After spooking the market for two quarters with cautious forecasts, Cisco Systems Inc must do more than meet or modestly beat analysts' forecasts to win back investor confidence.
Investors want Chief Executive John Chambers to show the network equipment maker is gaining stability, and fighting off rivals like Hewlett-Packard Co while winning orders for routers and switches despite budget cuts among public sector clients.
Analysts and investors told Reuters they realize achieving all of that may be difficult. However, most were cautious about the quarterly report, due after the market closes on Wednesday, given a fragile recovery in both the U.S. and European economies.
Yet options players traded heavily in Cisco shares this week, showing some were betting the report would lift shares. Some analysts said good news could come in the form of a high dividend, since Chambers has promised a dividend in fiscal 2011, which ends in July, of around 1 to 2 percent.
After closing down 0.2 percent at $21.99 on Tuesday, Cisco shares are still down 10 percent from November 10 when it announced a weak outlook and stoked fears it may be losing market share to competitors like HP and Juniper Networks Inc.
Cisco is one of the technology sector's bellwethers because its customers are broad-based, ranging from small businesses to foreign governments. It will report results for the quarter ending in January rather than December like most of its peers, making the numbers a more current indicator of technology spending.
Chambers, one of Silicon Valley's longest-serving executives, is considered a good reader of industry trends.
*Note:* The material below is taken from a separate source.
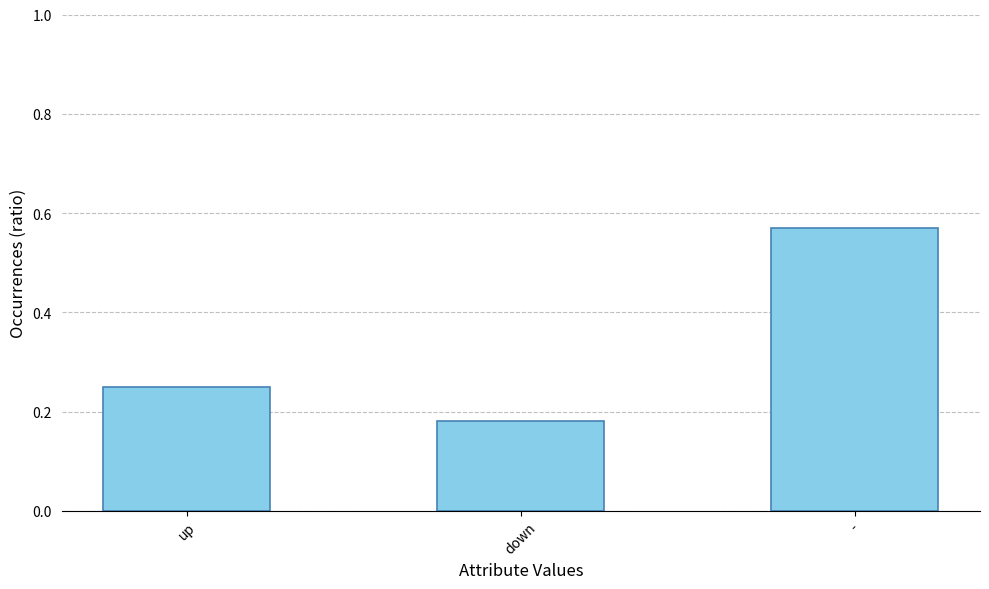

List the labels in order of value, smallest first.

down, up, -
He was one of the first tech executives to flag the impact of the financial meltdown on the sector in late 2007.
He is credited for leading the company's rapid growth through aggressive sales strategies and acquisitions. Since he became CEO in 1995, Cisco has grown from a company with $1.2 billion in annual revenue to around $40 billion.
However, recently disappointing quarterly announcements have raised concerns that while Cisco remains the top manufacturer of routers and switches, its growth may be slowing.
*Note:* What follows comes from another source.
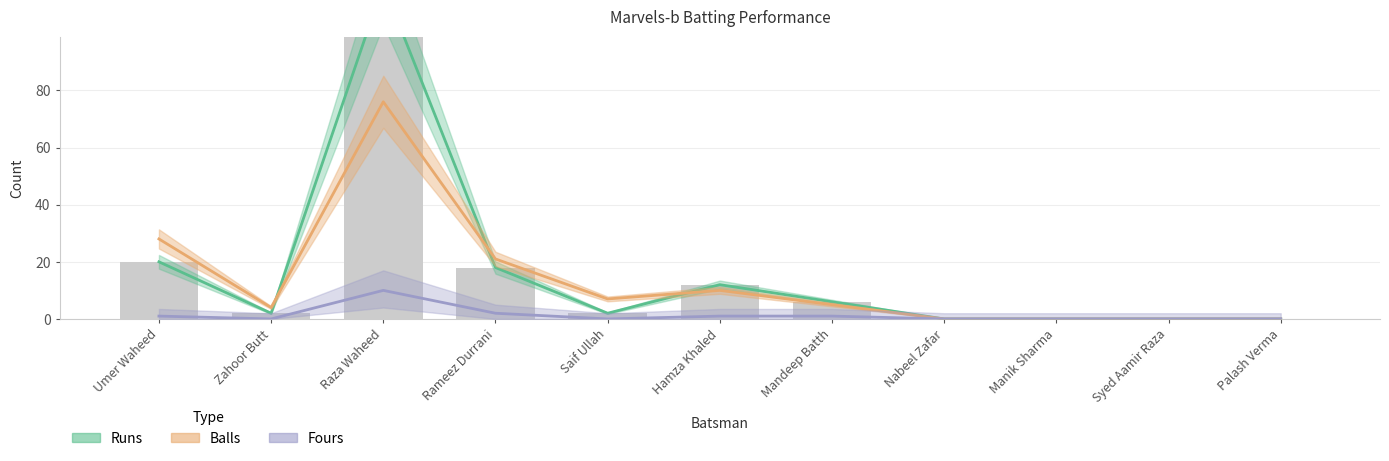

What is the label of the 3rd bar from the right?

Manik Sharma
In addition to longtime industry rivals like Juniper and Alcatel-Lucent SA, Cisco faces new ones such as China's Huawei Technologies Co Ltd and HP.
Cisco and HP were former resale partners, but turned rivals after Cisco in 2009 unveiled plans to enter HP's territory of data center servers. HP in turn challenged Cisco by buying network equipment maker 3Com for around $3 billion.
Analysts say the increasing competition could be hurting Cisco's gross margins.
Cisco is in somewhat of a defensive position in certain product lines and we've observed some pricing action, said RBC Capital Markets analyst Mark Sue.
Analysts on average expect fiscal second-quarter revenue of around $10.23 billion, up 4 percent year-over-year but down 5 percent sequentially, according to Thomson Reuters I/B/E/S. They forecast quarterly earnings, excluding special items, of 35 cents per share.